La marquise de Montespan n’ayant plus de rivale déclarée, n’en posséda pas plus un cœur fatigué d’elle et de ses murmures. Quand les hommes ne sont plus dans leur jeunesse, ils ont presque tous besoin de la société d’une femme complaisante; le poids des affaires rend surtout cette consolation nécessaire. La nouvelle favorite, madame de Maintenon, qui sentait le pouvoir secret qu’elle acquérait tous les jours, se conduisait avec cet art qui est si naturel aux femmes, et qui ne déplaît pas aux hommes. Elle écrivit un jour à madame de Frontenac, sa cousine, en qui elle avait une entière confiance: «Je le renvoie toujours affligé, et jamais désespéré.» Dans ce temps où sa faveur croissait, où madame de Montespan touchait à sa chute, ces deux rivales se voyaient tous les jours, tantôt avec une aigreur secrète, tantôt avec une confiance passagère, que la nécessité de se parler et la lassitude de la contrainte mettaient quelquefois dans leurs entretiens[113]. Elles convinrent de faire, chacune de leur côté, des Mémoires de tout ce qui se passait à la cour. L’ouvrage ne fut pas poussé fort loin. Madame de Montespan se plaisait à lire quelque chose de ces mémoires à ses amis, dans les dernières années de sa vie. La dévotion, qui se mêlait à toutes ces intrigues secrètes, affermissait encore la faveur de madame de Maintenon, et éloignait madame de Montespan. Le roi se reprochait son attachement pour une femme mariée, et sentait surtout ce scrupule depuis qu’il ne sentait plus d’amour. Cette situation embarrassante subsista jusqu’en 1685, année mémorable par la révocation de l’édit de Nantes. On voyait alors des scènes bien différentes: d’un côté le désespoir et la fuite d’une partie de la nation; de l’autre, de nouvelles fêtes à Versailles; Trianon et Marli bâtis; la nature forcée dans tous ces lieux de délices, et des jardins où l’art était épuisé. Le mariage du petit-fils du grand Condé avec mademoiselle de Nantes, fille du roi et de madame de Montespan, fut le dernier triomphe de cette maîtresse, qui commençait à se retirer de la cour.

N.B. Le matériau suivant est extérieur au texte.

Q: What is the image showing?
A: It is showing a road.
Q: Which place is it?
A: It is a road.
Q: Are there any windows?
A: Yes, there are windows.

Le roi maria depuis deux enfants qu’il avait eus d’elle: mademoiselle de Blois avec le duc de Chartres, que nous avons vu depuis régent du royaume; et le duc du Maine à Louise-Bénédicte de Bourbon, petite-fille du grand Condé, et sœur de M. le Duc, princesse célèbre par son esprit et par le goût des arts. Ceux qui ont seulement approché du Palais-Royal et de Sceaux savent combien sont faux tous les bruits populaires recueillis dans tant d’histoires concernant ces mariages[114].

(1685) Avant la célébration du mariage de monsieur le Duc avec mademoiselle de Nantes, le marquis de Seignelai, à cette occasion, donna au roi une fête digne de ce monarque, dans les jardins de Sceaux[115], plantés par Le Nôtre, avec autant de goût que ceux de Versailles. On y exécuta l’idylle de la Paix, composée par Racine. Il y eut dans Versailles un nouveau carrousel, et après le mariage, le roi étala une magnificence singulière, dont le cardinal Mazarin avait donné la première idée en 1656. On établit dans le salon de Marli quatre boutiques remplies de ce que l’industrie des ouvriers de Paris avait produit de plus riche et de plus recherché. Ces quatre boutiques étaient autant de décorations superbes, qui représentaient les quatre saisons de l’année. Madame de Montespan en tenait une avec Monseigneur. Sa rivale, madame de Maintenon, en tenait une autre avec le duc du Maine. Les deux nouveaux mariés avaient chacun la leur; monsieur le Duc avec madame de Thiange; et madame la Duchesse, à qui la bienséance ne permettait pas d’en tenir une avec un homme, à cause de sa grande jeunesse, était avec la duchesse de Chevreuse. Les dames et les hommes nommés du voyage tiraient au sort les bijoux dont ces boutiques étaient garnies. Ainsi, le roi fit des présents à toute la cour, d’une manière digne d’un roi. La loterie du cardinal Mazarin fut moins ingénieuse et moins brillante. Ces loteries avaient été mises en usage autrefois par les empereurs romains; mais aucun d’eux n’en releva la magnificence par tant de galanterie.